# Any night shift traders?



## boofis (14 January 2013)

Are there any night trading comrades around these parts or just forum addict night owls ?
If so, care to partake in a discussion of chosen markets? 
If not, I shall slink back into the darkness lol.


----------



## CanOz (14 January 2013)

boofis said:


> Are there any night trading comrades around these parts or just forum addict night owls ?
> If so, care to partake in a discussion of chosen markets?
> If not, I shall slink back into the darkness lol.




Lol, that's the trouble with the US markets mate...

Plenty on other forums trading them!

CanOz


----------



## burglar (14 January 2013)

Hi boofis,

I am up late, but nothing to with trading!


----------



## boofis (15 January 2013)

You should get trading and join the darkside burglar!


----------



## burglar (15 January 2013)

boofis said:


> You should get trading and join the darkside burglar!




Firstly, I need Mr Market to refund my deposit, which I so carelessly lost while learning!
Secondly, I need to unlearn all the bad stuff!


----------



## cynic (15 January 2013)

I'm happy to make the occasional post to the international banter thread when time permits. As my methods do not involve charting, I generally avoid the more formal threads, and I'm normally only up until a little after the DAX closes.


----------



## sydboy007 (15 January 2013)

I do a lot of research on night shifts, and plenty of holiday planning too 

Can be rather annoying when work gets in the way of my financial / travel planning


----------



## CanOz (15 January 2013)

cynic said:


> I'm happy to make the occasional post to the international banter thread when time permits. As my methods do not involve charting, I generally avoid the more formal threads, and I'm normally only up until a little after the DAX closes.
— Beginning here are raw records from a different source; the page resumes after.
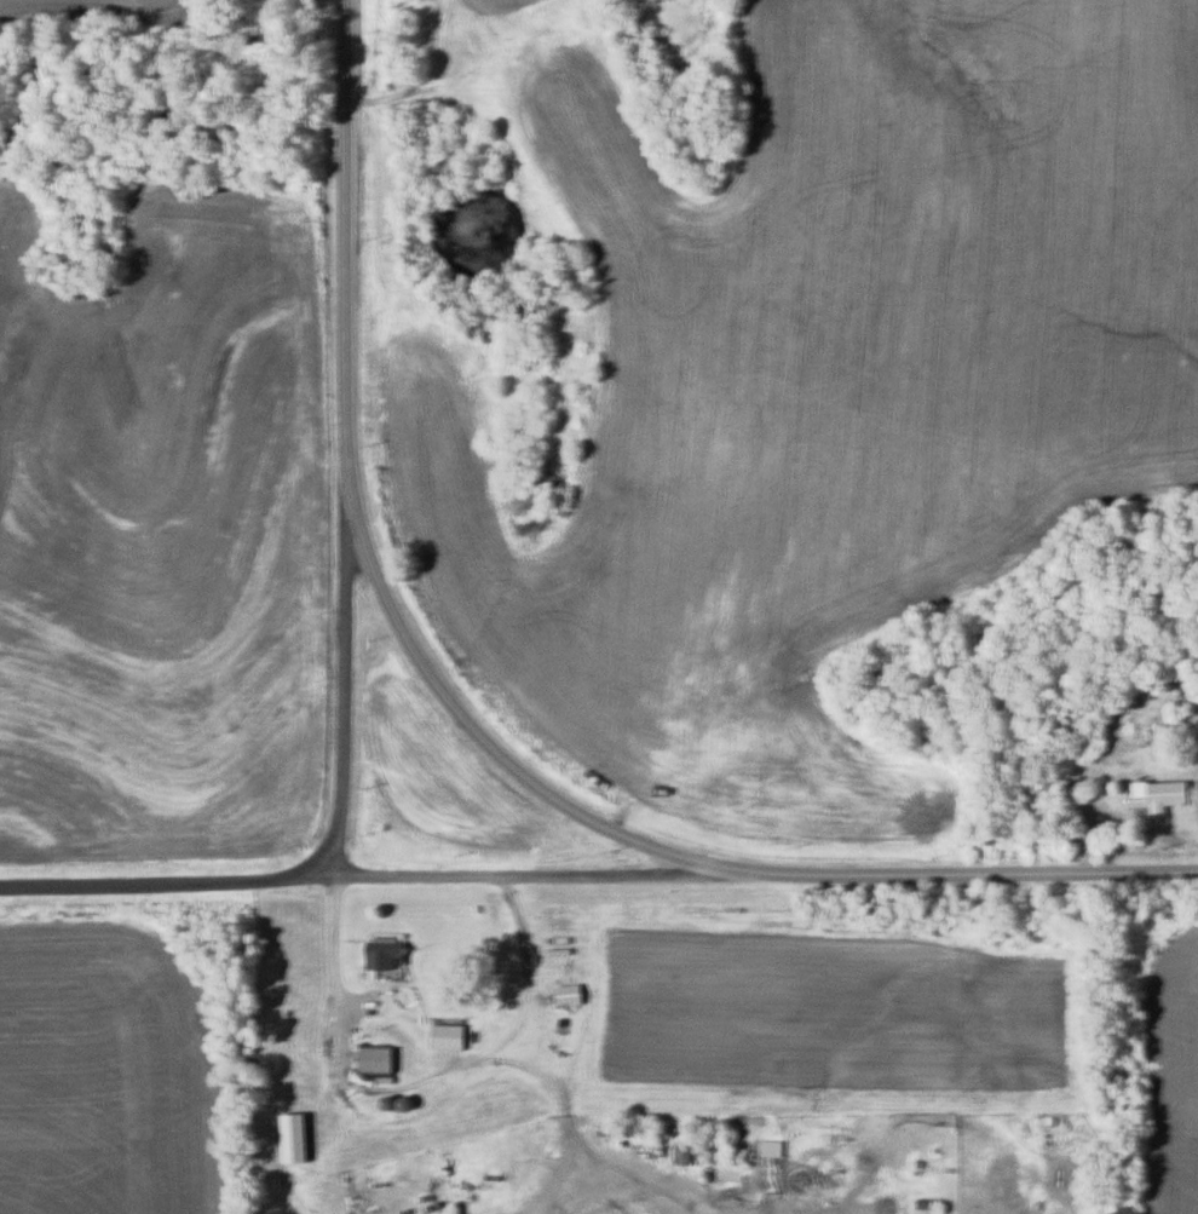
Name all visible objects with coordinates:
road: (428, 81)
road: (346, 685)
road: (472, 730)
building: (1155, 794)
road: (511, 874)
road: (148, 881)
building: (387, 955)
building: (403, 1003)
building: (379, 1060)
road: (399, 1076)
building: (771, 1148)
building: (736, 1154)
building: (684, 1155)
building: (923, 1206)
Only until the Dax closes!

CanOz


----------



## WestCoastWizard (30 March 2013)

I trade forex and I live in Perth. Sometimes a good setup appears in New York Session. Trading them would mean staying awake till around midnight or dawn.


----------



## weasel (16 April 2013)

my day is NYC equities, and I'm looking to pick up ASX

so for me, ASX would be my 'night shift' lol


----------